Thread Divergence Reduction in Path Tracer using Custom Thread Scheduler

Abstract

This master thesis’ main purpose is to research, implement and experiment improved and innovative methods to reduce thread divergence in the path tracer algorithm. The main research question this work aims to answer is how to make the path tracer algorithm more memory and control flow coherent. Better ray coherency would utilize the SIMT model better, thus, ensuring higher performance of the GPU.

The main suggested method includes the incorporation of thread reordering compute shaders that aim to group threads into the same warps based on the last bounce’s spatial information.

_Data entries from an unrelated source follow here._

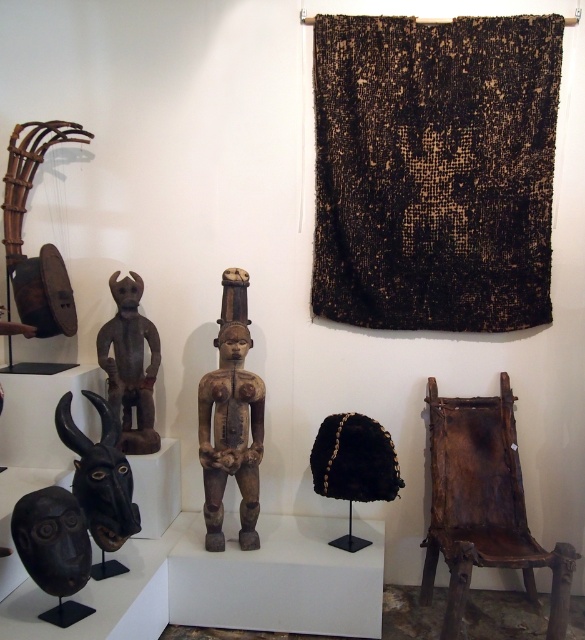
Question: In this image, where is brown leather chair at lower right located relative to brown wooden figure at left?

Choices:
 (A) right
 (B) left

Answer: (A)

Question: Can you confirm if black woven cloth at upper center is positioned to the right of brown wooden figure at center?

Choices:
 (A) yes
 (B) no

Answer: (A)

Question: Which of these objects is positioned farthest from the brown wooden figure at left?

Choices:
 (A) brown wooden figure at center
 (B) brown leather chair at lower right
 (C) black woven cloth at upper center

Answer: (B)

Question: Which point appears closest to the camera in this image?

Choices:
 (A) (462, 460)
 (B) (201, 428)
 (C) (363, 77)
 (D) (147, 419)

Answer: (B)

Question: Which point appears farthest from the camera in this image?

Choices:
 (A) (553, 573)
 (B) (229, 346)
 (C) (373, 140)
 (D) (132, 445)

Answer: (C)

Question: Is brown leather chair at lower right to the left of brown wooden figure at left from the viewer's perspective?

Choices:
 (A) yes
 (B) no

Answer: (B)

For the sorting algorithm, a parallel bitonic sort is used and the current state-of-the-art radix sort is suggested as an alternative. The sorting elements include sorting keys that derive from the position and direction of the rays.

Specifically, the sorting keys involve the estimated termination points of the rays from the previous bounce. We start with using a fixed length that derives from the scene’s bounds to confirm our hypothesis, whether ray reordering can reduce thread divergence and improve the overall performance. Furthermore, three distinct formulas are examined and compared. These include calculating and caching the average, the moving average, and approximated gaussian distributions of the rays’ lengths. Finally, we examined clamping the spatial grid’s values based on a fixed distance from the camera’s position, as it could potentially yield interesting results.